— Cette tristesse qui atteint les sources mêmes de la vie, c’est la tristesse des Russes. Votre musique, comme la leur, s’élève d’un pays de plaines. Comme eux vous aimez caresser votre douleur ; à l’affreux désenchantement d’aujourd’hui ne se mêle-t-il pas une délectation secrète ?
— Pardon, répondit-il. Alors que le Russe s’abandonne, nous résistons. Certes, nous connaissons le désespoir. Il est là, tout autour de nous, et parfois si tentant ! Mais nous nous refusons à son vertige. Tel est le rythme de notre musique : à toutes les mélancolies qui l’envahissent, elle oppose une révolte, une revanche. Eh bien ! notre histoire, pareille à notre musique, est remplie de désastres auxquels nous n’avons pas consentis…

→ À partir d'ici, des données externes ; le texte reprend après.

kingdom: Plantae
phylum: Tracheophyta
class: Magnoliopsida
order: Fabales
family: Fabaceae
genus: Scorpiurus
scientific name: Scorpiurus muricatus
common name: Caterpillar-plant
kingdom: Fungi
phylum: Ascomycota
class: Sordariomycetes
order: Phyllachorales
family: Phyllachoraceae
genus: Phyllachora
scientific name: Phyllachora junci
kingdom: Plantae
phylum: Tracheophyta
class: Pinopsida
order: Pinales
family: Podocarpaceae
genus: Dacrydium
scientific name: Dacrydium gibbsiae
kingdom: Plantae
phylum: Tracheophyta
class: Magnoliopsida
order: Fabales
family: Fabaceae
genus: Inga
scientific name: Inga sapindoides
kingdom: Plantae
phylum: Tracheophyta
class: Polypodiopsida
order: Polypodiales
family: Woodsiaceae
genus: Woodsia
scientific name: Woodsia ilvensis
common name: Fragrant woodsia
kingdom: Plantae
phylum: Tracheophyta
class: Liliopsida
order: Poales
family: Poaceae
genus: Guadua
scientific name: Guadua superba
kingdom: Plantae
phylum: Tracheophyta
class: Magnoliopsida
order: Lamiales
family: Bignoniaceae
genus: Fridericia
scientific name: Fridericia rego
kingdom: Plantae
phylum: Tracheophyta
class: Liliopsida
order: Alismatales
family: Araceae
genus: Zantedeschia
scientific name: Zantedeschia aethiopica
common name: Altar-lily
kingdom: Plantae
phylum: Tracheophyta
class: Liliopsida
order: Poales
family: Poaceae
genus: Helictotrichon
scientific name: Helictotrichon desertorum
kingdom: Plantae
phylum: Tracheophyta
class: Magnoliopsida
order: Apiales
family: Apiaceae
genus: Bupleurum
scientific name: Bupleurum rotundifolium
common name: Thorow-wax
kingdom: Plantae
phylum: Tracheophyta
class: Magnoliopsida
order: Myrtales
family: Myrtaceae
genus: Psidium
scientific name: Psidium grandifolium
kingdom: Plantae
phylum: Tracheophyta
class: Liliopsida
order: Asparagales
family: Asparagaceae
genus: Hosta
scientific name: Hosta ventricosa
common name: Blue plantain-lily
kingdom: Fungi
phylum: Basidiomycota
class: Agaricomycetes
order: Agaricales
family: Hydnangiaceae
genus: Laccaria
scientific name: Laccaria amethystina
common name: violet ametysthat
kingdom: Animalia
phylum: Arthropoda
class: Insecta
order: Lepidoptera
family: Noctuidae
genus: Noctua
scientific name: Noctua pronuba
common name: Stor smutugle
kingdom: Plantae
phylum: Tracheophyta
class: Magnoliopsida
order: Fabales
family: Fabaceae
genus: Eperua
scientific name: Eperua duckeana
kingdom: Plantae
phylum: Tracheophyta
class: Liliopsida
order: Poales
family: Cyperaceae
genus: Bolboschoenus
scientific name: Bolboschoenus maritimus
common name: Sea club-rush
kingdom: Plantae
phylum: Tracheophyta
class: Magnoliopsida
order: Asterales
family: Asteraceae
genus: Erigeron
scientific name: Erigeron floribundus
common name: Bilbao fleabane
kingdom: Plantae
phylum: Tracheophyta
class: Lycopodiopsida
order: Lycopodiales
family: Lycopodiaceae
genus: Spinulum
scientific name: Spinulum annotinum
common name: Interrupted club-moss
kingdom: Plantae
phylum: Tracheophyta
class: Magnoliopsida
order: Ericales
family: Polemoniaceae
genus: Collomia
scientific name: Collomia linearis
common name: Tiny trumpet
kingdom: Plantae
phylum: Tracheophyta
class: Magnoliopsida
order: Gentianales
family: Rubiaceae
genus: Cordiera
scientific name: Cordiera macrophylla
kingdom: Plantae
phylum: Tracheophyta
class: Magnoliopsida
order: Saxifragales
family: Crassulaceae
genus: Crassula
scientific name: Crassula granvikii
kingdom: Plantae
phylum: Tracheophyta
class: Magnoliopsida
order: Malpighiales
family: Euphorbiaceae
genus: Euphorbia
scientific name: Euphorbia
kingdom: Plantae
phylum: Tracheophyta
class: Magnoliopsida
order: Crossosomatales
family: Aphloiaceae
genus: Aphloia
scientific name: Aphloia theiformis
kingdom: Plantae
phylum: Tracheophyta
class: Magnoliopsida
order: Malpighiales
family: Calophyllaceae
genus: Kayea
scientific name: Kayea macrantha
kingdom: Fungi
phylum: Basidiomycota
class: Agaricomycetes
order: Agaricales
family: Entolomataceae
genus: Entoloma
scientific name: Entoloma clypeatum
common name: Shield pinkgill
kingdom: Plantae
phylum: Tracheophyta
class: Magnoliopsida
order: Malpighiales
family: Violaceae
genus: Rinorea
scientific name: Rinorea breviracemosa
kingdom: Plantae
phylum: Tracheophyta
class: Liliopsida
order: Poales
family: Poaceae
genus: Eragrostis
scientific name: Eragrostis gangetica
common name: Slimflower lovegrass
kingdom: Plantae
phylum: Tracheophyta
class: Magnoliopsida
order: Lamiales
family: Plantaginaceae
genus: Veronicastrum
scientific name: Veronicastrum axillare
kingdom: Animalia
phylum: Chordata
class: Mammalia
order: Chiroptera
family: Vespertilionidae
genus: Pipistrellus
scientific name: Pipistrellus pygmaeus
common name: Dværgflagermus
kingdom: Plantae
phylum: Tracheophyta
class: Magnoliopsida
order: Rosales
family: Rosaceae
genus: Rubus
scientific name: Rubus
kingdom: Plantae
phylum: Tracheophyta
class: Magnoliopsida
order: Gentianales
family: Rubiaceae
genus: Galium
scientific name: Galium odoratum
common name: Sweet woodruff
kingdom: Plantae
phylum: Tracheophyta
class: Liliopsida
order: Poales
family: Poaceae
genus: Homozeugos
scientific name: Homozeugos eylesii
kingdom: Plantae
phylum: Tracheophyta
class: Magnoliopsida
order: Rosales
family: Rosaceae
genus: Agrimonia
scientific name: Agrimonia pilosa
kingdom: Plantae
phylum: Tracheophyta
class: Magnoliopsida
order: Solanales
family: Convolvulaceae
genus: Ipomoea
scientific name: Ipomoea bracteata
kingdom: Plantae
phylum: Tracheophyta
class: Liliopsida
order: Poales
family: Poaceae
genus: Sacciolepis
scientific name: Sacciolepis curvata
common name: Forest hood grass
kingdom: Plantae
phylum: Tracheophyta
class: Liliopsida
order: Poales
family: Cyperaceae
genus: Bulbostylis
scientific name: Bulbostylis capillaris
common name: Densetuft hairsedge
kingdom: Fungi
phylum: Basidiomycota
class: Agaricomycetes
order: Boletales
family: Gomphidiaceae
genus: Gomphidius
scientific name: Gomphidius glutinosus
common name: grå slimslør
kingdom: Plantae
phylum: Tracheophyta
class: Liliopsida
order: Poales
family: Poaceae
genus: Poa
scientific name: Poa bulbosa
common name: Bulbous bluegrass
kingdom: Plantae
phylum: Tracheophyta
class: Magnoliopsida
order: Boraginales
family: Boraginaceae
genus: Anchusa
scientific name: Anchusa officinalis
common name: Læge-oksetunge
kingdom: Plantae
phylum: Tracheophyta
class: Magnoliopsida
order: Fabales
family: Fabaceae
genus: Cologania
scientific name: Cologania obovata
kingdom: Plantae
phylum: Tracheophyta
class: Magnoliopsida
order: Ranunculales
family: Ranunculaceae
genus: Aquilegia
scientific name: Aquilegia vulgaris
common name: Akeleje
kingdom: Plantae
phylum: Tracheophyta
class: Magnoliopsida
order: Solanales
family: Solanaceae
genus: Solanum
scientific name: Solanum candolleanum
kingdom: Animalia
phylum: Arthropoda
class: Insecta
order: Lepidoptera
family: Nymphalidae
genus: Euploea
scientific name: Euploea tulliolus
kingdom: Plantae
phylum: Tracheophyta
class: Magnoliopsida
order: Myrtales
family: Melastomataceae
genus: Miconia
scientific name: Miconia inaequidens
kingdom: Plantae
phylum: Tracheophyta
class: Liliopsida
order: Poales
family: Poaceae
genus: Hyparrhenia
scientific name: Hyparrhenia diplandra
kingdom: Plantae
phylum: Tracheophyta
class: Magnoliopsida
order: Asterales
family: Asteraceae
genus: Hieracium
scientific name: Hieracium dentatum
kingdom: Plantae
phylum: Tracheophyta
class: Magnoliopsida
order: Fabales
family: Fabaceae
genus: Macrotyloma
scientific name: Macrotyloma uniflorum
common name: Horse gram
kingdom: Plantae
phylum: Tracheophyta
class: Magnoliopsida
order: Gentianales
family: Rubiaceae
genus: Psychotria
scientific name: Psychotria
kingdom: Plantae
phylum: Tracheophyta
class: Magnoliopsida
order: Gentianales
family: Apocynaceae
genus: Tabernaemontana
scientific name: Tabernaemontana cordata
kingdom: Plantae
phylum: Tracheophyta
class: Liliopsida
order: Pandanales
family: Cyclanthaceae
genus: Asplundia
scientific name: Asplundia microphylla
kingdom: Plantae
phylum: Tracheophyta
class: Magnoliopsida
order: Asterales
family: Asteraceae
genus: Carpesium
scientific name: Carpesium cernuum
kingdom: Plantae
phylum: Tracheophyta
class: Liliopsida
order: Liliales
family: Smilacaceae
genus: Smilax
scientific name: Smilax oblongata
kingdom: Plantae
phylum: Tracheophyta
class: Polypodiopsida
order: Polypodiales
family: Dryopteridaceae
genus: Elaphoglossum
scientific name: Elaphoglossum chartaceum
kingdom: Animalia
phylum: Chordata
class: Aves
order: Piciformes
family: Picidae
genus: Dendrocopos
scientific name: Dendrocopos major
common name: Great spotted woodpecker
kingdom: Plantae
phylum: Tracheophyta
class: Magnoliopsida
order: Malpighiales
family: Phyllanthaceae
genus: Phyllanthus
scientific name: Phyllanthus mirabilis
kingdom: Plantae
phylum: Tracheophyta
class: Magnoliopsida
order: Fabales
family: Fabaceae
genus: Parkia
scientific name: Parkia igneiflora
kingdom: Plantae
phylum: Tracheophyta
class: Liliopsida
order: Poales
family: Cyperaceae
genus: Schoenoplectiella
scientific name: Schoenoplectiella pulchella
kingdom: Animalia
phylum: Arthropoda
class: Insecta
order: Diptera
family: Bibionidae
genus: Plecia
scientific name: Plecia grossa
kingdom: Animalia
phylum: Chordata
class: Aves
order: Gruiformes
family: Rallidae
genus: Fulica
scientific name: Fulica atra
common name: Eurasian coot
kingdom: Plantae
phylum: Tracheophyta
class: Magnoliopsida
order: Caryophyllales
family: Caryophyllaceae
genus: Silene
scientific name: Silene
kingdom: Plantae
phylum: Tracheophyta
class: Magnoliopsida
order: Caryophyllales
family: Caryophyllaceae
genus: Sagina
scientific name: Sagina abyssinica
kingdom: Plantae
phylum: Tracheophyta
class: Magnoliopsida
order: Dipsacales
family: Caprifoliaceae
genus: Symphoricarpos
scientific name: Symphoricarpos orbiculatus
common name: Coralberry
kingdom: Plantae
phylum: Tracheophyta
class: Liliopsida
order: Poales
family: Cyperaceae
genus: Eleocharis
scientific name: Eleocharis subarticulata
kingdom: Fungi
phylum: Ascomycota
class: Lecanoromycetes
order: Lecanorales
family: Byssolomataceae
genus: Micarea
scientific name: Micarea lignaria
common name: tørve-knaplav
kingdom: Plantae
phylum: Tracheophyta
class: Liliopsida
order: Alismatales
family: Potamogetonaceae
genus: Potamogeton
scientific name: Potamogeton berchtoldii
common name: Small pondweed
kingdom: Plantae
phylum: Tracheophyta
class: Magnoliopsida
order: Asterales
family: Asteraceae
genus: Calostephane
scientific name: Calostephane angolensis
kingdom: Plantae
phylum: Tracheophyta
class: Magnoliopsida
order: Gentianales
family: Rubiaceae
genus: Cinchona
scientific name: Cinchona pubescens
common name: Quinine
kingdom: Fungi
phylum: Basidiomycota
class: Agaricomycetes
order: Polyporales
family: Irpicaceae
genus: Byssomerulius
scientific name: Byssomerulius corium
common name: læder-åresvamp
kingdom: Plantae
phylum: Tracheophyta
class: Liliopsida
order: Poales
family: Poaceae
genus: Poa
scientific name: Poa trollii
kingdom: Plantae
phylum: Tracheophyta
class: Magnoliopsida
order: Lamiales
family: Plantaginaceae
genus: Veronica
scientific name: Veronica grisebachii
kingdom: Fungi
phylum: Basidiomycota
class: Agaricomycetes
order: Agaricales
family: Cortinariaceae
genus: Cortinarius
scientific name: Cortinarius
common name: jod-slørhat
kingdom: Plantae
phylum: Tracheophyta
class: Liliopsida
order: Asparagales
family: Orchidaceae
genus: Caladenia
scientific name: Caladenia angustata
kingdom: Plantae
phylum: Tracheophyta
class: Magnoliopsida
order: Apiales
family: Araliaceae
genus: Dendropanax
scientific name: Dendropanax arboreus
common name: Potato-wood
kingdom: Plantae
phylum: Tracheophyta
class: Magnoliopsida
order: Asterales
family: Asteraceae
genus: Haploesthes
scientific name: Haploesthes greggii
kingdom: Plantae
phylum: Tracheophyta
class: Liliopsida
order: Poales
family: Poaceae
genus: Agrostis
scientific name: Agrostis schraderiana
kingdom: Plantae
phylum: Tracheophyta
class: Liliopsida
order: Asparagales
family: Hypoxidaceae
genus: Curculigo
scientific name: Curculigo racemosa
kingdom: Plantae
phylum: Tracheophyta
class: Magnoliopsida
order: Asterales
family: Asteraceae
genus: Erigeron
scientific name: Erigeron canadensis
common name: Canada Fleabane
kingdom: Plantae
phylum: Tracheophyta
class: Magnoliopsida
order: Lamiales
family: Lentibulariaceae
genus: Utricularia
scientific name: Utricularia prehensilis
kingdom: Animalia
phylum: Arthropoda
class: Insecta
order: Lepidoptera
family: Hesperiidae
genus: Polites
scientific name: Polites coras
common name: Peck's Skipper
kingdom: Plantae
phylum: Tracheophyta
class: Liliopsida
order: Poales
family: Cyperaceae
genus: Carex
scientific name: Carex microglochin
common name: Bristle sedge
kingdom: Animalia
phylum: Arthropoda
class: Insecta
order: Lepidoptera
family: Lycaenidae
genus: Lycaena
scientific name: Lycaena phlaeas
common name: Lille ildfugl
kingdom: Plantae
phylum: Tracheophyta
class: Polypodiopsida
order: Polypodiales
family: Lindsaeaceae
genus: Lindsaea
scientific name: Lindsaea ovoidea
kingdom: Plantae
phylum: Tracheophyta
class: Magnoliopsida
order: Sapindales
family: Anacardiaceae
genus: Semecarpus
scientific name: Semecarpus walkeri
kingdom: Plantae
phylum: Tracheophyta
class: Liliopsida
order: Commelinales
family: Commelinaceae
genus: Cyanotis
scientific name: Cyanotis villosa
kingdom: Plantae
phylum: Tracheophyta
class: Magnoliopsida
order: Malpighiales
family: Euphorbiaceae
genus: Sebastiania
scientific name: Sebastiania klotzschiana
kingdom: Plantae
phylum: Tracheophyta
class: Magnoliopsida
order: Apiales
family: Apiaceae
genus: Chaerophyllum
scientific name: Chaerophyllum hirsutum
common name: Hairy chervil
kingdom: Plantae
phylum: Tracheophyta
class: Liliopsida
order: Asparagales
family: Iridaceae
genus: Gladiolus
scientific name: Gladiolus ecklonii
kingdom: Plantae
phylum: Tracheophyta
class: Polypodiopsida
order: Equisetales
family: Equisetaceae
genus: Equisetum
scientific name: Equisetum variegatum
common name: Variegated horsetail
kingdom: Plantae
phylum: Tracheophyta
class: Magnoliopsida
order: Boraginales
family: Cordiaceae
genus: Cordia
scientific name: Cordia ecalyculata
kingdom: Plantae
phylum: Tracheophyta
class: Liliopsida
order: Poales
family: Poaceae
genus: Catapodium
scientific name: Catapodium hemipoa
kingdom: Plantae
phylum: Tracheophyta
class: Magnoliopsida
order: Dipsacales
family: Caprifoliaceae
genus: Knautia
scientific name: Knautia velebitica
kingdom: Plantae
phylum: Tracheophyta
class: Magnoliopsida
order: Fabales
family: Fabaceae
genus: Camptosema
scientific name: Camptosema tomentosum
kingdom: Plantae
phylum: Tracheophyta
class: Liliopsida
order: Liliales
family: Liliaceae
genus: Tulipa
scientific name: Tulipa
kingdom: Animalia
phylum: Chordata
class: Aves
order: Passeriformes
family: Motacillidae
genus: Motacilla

Et comme à grands coups d’archet fiévreux et volontaires, il me redit la prière nationale que chaque Hongrois répète chaque matin, qui est affichée sur les murs, qui est imprimée dans les journaux, et que voici, nette, âpre, fervente :
Je crois en un seul Dieu
Je crois en une seule patrie
Je crois en la divine justice éternelle
Je crois en la résurrection de la Hongrie
Amen.
CINQ JOURS A BERLIN
(Été 1923)
… Peut-être le contraste est-il plus grand pour moi qui arrive de Suède, où tout le monde est poli, bien portant et bien vêtu. Berlin, c’est un tableau de misère, de souffrance et de laideur.